**Task instructions:** Revise the material from its first line through the line with "collector number: 935", changing "name author" to "authority" and keeping everything else the same.

(Dataset records)
━━━

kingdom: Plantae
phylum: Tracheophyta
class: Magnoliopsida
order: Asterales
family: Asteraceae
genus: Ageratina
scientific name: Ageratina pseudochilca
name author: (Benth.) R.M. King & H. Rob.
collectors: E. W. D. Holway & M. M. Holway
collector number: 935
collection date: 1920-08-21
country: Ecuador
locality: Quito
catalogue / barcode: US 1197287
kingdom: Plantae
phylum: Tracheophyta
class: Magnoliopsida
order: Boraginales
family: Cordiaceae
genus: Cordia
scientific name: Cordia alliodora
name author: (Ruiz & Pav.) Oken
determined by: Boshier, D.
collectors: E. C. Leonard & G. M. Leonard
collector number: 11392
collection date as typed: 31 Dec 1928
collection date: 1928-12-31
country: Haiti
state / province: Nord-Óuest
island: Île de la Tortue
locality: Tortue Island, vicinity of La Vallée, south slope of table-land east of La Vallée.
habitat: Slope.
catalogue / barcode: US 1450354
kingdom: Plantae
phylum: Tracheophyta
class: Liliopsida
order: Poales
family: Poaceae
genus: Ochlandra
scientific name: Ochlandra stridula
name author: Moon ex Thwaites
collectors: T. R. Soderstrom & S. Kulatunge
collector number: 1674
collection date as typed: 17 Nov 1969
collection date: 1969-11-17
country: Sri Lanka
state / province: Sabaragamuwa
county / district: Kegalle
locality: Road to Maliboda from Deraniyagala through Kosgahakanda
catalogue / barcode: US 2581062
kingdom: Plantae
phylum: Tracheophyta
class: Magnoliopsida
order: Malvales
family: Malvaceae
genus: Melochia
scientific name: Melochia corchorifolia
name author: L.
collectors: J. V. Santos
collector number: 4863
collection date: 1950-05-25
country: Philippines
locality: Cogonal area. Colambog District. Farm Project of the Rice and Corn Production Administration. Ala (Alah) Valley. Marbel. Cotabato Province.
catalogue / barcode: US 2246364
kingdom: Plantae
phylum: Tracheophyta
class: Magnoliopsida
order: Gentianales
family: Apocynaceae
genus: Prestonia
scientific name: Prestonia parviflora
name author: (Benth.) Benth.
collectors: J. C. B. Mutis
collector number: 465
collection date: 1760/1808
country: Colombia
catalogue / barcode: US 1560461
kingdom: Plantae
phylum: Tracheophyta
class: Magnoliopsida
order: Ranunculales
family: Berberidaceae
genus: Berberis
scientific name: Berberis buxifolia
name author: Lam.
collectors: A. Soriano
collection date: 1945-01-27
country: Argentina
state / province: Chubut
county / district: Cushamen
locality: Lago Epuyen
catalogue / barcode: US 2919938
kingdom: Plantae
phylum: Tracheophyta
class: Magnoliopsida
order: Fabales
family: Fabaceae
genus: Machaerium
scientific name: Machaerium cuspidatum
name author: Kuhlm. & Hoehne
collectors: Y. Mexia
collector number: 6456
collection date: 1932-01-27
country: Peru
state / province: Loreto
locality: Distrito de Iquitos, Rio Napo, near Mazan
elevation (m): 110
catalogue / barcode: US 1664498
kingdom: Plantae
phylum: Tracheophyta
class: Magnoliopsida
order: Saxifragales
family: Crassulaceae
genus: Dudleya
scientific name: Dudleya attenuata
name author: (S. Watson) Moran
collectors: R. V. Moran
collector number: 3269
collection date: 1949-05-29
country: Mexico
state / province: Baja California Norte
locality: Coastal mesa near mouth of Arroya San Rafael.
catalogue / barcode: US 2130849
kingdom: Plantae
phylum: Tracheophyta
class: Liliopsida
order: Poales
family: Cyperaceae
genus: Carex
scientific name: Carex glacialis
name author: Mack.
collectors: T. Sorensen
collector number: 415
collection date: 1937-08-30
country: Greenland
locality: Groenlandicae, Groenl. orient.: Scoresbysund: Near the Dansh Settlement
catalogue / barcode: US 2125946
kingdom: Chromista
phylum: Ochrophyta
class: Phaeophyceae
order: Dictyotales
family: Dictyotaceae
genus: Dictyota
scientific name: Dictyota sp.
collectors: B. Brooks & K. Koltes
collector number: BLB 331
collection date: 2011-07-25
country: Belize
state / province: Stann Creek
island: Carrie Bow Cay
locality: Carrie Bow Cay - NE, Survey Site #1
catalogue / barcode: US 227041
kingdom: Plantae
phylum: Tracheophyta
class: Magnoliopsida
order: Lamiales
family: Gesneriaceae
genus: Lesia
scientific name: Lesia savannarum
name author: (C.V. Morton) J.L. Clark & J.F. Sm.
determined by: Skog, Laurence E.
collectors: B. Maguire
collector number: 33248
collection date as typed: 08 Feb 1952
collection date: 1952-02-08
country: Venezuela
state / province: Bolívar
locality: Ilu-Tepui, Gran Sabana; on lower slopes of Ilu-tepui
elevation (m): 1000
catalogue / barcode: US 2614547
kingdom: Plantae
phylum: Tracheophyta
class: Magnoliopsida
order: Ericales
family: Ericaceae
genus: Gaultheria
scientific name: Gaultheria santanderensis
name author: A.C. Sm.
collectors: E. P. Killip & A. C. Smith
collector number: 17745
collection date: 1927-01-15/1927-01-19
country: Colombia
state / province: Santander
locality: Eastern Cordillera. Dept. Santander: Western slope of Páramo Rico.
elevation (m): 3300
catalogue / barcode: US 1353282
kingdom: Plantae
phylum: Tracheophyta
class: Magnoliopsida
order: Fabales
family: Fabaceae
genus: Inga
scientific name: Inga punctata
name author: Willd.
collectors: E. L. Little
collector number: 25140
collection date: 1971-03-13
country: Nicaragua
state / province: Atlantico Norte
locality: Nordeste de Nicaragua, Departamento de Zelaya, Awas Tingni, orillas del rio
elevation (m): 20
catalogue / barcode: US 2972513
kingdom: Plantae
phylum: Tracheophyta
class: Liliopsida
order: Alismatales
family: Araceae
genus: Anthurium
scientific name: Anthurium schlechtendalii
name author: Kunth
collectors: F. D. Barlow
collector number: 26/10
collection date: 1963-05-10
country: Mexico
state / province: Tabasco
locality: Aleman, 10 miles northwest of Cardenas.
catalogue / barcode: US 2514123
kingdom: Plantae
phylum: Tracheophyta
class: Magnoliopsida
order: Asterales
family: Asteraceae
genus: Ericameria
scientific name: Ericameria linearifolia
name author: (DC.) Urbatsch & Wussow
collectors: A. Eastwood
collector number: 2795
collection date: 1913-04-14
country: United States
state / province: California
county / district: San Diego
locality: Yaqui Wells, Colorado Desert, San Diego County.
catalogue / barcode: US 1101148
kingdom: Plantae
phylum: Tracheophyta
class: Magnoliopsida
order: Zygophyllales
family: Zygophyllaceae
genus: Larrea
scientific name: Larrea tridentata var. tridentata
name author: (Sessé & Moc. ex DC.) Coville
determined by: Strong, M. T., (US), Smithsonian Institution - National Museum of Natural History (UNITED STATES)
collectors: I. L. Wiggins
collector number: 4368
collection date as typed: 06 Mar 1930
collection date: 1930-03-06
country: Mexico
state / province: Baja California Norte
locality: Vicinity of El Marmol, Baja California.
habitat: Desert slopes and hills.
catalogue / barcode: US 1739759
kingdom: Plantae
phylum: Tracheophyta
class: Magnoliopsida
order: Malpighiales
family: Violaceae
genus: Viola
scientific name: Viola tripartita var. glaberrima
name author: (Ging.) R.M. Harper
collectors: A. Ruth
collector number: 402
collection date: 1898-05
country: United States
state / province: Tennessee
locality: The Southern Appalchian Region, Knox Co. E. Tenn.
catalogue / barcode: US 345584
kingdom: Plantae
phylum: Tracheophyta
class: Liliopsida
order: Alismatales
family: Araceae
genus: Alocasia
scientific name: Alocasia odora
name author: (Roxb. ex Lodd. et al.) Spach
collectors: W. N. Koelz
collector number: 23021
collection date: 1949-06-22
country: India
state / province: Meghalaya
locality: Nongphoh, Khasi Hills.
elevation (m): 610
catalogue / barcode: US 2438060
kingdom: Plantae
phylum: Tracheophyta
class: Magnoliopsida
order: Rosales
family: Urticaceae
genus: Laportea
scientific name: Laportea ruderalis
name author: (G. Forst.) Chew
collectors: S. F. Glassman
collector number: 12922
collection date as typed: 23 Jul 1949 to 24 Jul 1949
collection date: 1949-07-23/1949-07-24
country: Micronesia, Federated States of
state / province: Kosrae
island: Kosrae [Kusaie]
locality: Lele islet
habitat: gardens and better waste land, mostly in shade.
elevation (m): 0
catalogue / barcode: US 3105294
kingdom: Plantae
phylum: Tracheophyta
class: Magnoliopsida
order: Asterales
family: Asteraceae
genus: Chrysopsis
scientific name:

━━━

**Written solution:**
kingdom: Plantae
phylum: Tracheophyta
class: Magnoliopsida
order: Asterales
family: Asteraceae
genus: Ageratina
scientific name: Ageratina pseudochilca
authority: (Benth.) R.M. King & H. Rob.
collectors: E. W. D. Holway & M. M. Holway
collector number: 935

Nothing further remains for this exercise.